Task
Consider the entries given below. Count the lines that include "Night" and give only the count.

Records Block Start

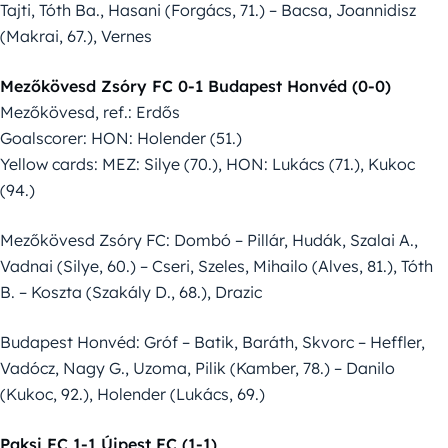
Tajti, Tóth Ba., Hasani (Forgács, 71.) – Bacsa, Joannidisz
(Makrai, 67.), Vernes
Mezőkövesd Zsóry FC 0-1 Budapest Honvéd (0-0)
Mezőkövesd, ref.: Erdős
Goalscorer: HON: Holender (51.)
Yellow cards: MEZ: Silye (70.), HON: Lukács (71.), Kukoc
(94.)
Mezőkövesd Zsóry FC: Dombó – Pillár, Hudák, Szalai A.,
Vadnai (Silye, 60.) – Cseri, Szeles, Mihailo (Alves, 81.), Tóth
B. – Koszta (Szakály D., 68.), Drazic
Budapest Honvéd: Gróf – Batik, Baráth, Skvorc – Heffler,
Vadócz, Nagy G., Uzoma, Pilik (Kamber, 78.) – Danilo
(Kukoc, 92.), Holender (Lukács, 69.)
Paksi FC 1-1 Újpest FC (1-1)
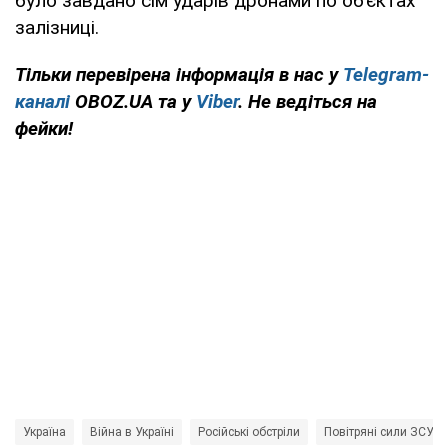
було завдано сім ударів дронами по об’єктах
залізниці.
Тільки перевірена інформація в нас у
Telegram-
каналі
OBOZ.UA та у
Viber
. Не ведіться на
фейки!
Україна
Війна в Україні
Російські обстріли
Повітряні сили ЗСУ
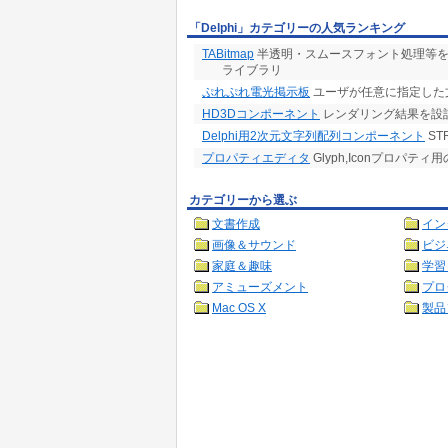
「Delphi」カテゴリーの人気ランキング
TABitmap
半透明・スムースフォント処理等を搭載し
ライブラリ
ぷれぷれ電光掲示板
ユーザが任意に指定した
HD3Dコンポーネント
レンダリング結果を設計時に見
Delphi用2次元文字列配列コンポーネント
ST
プロパティエディタ
Glyph,Iconプロパテ
カテゴリーから選ぶ
文書作成
イン
画像＆サウンド
ビジ
家庭＆趣味
学習
アミューズメント
プロ
Mac OS X
製品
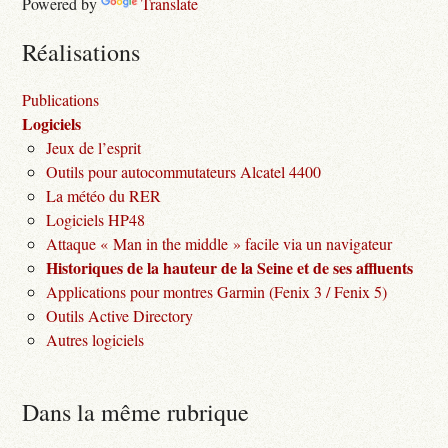
Powered by
Translate
Réalisations
Publications
Logiciels
Jeux de l’esprit
Outils pour autocommutateurs Alcatel 4400
La météo du RER
Logiciels HP48
Attaque « Man in the middle » facile via un navigateur
Historiques de la hauteur de la Seine et de ses affluents
Applications pour montres Garmin (Fenix 3 / Fenix 5)
Outils Active Directory
Autres logiciels
Dans la même rubrique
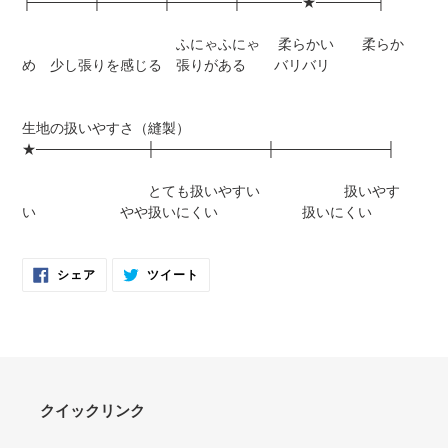
├──────┼──────┼──────┼──────★──────┤
ふにゃふにゃ 柔らかい 柔らか
め 少し張りを感じる 張りがある バリバリ
生地の扱いやすさ（縫製）
★───────────┼───────────┼───────────┤
とても扱いやすい 扱いやす
い やや扱いにくい 扱いにくい
FACEBOOK
TWITTER
シェア
ツイート
で
に
シ
投
ェ
稿
ア
す
す
る
る
クイックリンク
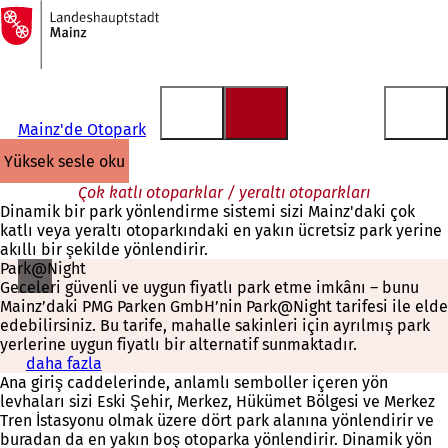
Ana
sayfaya
İçeriğe atla
Mainz'de Otopark
yüksek sesle oku
Çok katlı otoparklar / yeraltı otoparkları
Dinamik bir park yönlendirme sistemi sizi Mainz'daki çok
katlı veya yeraltı otoparkındaki en yakın ücretsiz park yerine
akıllı bir şekilde yönlendirir.
Park@Night
Geceleri güvenli ve uygun fiyatlı park etme imkânı – bunu
Mainz’daki PMG Parken GmbH’nin Park@Night tarifesi ile elde
edebilirsiniz. Bu tarife, mahalle sakinleri için ayrılmış park
yerlerine uygun fiyatlı bir alternatif sunmaktadır.
daha fazla
(
Ana giriş caddelerinde, anlamlı semboller içeren yön
Y
levhaları sizi Eski Şehir, Merkez, Hükümet Bölgesi ve Merkez
e
Tren İstasyonu olmak üzere dört park alanına yönlendirir ve
n
buradan da en yakın boş otoparka yönlendirir. Dinamik yön
i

Records Block End

Response to the exercise
2